Basketball

CMU finds positives in 15-point loss at No. 2 Michigan

On Dec. 7, 1988, the men’s basketball team was dealt a 46-point defeat by second-ranked Michigan at Crisler Arena.

It was at least a prettier loss for Central Michigan in its first game against a top-five opponent in 24 years when the Chippewas lost 88-73 to the again No. 2 Wolverines who was without starting guard Tim Hardaway Jr.

“I don’t think I’ve seen a team that’s better,” head coach Keno Davis said. “You didn’t see them at full-strength, but they got so many different weapons to be able to beat you. I think they’re very worthy of their ranking, second in the country. And I think you can make an argument for No. 1.”

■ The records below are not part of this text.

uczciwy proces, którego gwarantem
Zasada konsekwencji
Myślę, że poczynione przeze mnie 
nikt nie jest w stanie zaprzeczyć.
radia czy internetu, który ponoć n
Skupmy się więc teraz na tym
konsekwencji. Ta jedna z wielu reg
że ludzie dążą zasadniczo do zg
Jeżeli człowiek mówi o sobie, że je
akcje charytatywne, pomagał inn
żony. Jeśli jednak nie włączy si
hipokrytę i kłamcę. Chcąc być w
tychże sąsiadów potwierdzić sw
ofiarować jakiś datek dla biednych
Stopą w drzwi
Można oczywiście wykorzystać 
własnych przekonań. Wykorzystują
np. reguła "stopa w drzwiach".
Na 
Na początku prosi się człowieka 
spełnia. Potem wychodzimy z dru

Sophomore guard Trey Burke, a Player of the Year candidate, had 22 points and 11 assists for the night, started the game off for U of M.

With no fluidity from the offense, he took a pass and launched a three that gave the Wolverines a 3-0 lead and a sign for CMU on how difficult it was going to stop the national title contenders.

“He’s just a good floor general,” senior guard Kyle Randall said. “He sets up his guys, but he can also knock down shots and get his own, so he just a good all-around player.”

The Chippewas never captured the lead in the game and only forced the Wolverines into three turnovers.

Michigan did not show the flash of a top-five team though, using pick-and-rolls, mid-range jumpers and setting at least one charge on defense.

CMU is 0-5 all-time against top-five teams, but Davis said there is much to take from games against high-caliber teams.

“This was a great experience for them,” he said. “The next time we have a hostile crowd, against a ranked team, maybe we’ll have a better comfort level.”

Previous to its loss against a top-five team in No. 2 Michigan in 1988, it lost to another second-ranked Michigan team, 82-61, in 1985.

The game in 1985 was similar to Saturday’s game, regarding the margin of the loss, than the game in the 1988-89 season for many reasons including offensive rebounds.

Senior guard Finis Craddock, at six-foot-one, grabbed the most unlikely of the 11 offensive rebounds the Chippewas tallied, at the start of the game, among Michigan players that stood taller, he snagged the board and finished with the bucket.

“You got to take some positives away,” Davis said. “You’ve got to come out of this game and say you out-rebounded the No. 2 team in the country, at their place, by nine, without our starting center.”

They also shot 47.5 percent from the field, their fifth-best field goal percentage this season.